### [演習用文章]
************

また咳の頻度や継続時間は、獣医師に伝えらえるようにしておきましょう。
動物病院を受診して診断・検査・治療を受ける
愛犬が苦しそうにしていなくても、不安なことが少しでもあれば動物病院を受診しましょう。
動物病院では、以下の検査を受ける可能性があります。
- 問診
- 身体検査
- 血液検査
- レントゲン検査
- 超音波検査
- CT検査
疑われる病気によって行う検査は多少違いますが、問診と身体検査は行われることが多い検査です。それらの結果から、どの検査が必要なのかを獣医師が判断し、疑われる原因にあった検査を行います。
CT検査は、検査機器を置いている動物病院が限られるため、獣医師の判断によってはより専門性の高い動物病院を受診する必要があります。検査により咳の原因を明らかにしてから、それぞれの原因にあった治療を行います。
例えば、ケンネルコフはネブライザーと呼ばれる機械を用いて薬剤をエアロゾル化し、吸入する治療を行います。使用される薬剤は、抗生物質や気管支拡張剤などが挙げられます。

************

### [提供資料]
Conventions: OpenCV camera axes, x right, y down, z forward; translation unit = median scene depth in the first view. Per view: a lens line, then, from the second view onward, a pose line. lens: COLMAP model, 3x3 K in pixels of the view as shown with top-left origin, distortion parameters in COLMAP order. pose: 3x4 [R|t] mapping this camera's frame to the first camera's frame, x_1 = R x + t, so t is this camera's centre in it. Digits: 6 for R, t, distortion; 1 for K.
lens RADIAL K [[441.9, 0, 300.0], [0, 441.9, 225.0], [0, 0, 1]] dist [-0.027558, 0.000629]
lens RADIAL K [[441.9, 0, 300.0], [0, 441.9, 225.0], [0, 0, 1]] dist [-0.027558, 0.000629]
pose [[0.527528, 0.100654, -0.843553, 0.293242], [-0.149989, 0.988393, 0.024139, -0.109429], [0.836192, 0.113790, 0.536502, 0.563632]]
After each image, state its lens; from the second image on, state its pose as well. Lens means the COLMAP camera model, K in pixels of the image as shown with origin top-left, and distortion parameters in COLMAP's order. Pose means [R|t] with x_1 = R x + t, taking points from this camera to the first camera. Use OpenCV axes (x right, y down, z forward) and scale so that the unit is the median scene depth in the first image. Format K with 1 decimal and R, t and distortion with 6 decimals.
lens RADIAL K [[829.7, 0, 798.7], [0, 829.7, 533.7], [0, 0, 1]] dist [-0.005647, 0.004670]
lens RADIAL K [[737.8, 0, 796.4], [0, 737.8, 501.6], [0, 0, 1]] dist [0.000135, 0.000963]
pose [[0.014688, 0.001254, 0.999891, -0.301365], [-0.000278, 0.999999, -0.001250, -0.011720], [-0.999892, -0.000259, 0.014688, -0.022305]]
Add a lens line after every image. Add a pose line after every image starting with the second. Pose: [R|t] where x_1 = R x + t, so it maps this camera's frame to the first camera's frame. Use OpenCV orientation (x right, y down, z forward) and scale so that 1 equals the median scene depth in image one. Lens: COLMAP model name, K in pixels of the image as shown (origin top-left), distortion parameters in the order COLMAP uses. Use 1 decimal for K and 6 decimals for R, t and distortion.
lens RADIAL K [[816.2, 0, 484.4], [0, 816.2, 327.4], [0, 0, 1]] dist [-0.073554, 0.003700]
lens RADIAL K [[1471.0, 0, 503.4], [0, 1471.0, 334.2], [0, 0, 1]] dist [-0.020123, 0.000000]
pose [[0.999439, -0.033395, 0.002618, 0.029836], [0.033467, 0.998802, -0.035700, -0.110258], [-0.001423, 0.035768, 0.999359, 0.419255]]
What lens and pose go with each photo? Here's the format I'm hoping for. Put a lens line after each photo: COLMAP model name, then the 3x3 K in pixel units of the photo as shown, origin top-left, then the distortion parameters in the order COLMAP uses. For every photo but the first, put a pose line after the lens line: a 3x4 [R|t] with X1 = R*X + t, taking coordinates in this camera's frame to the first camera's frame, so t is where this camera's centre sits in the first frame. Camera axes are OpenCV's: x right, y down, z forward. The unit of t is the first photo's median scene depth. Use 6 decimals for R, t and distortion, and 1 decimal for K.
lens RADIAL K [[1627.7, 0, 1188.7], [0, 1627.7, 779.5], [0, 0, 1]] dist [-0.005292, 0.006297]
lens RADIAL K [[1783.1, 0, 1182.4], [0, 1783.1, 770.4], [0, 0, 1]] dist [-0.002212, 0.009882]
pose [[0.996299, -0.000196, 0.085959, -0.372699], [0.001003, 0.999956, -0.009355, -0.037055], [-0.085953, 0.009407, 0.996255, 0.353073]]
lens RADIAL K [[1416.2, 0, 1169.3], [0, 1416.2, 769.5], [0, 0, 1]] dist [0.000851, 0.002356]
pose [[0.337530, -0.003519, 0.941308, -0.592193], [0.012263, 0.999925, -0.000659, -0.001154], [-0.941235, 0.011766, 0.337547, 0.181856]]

************

### [課題内容]
犬の咳についての文章を、「動物病院では、以下の検査を受ける可能性があります。」を含む語句から始め、「原因にあった検査を行います。」の後で終えるようにもう一度書いてください。その際、「レントゲン検査」を「X線検査」に置き換えること。

### [解答]
動物病院では、以下の検査を受ける可能性があります。
- 問診
- 身体検査
- 血液検査
- X線検査
- 超音波検査
- CT検査
疑われる病気によって行う検査は多少違いますが、問診と身体検査は行われることが多い検査です。それらの結果から、どの検査が必要なのかを獣医師が判断し、疑われる原因にあった検査を行います。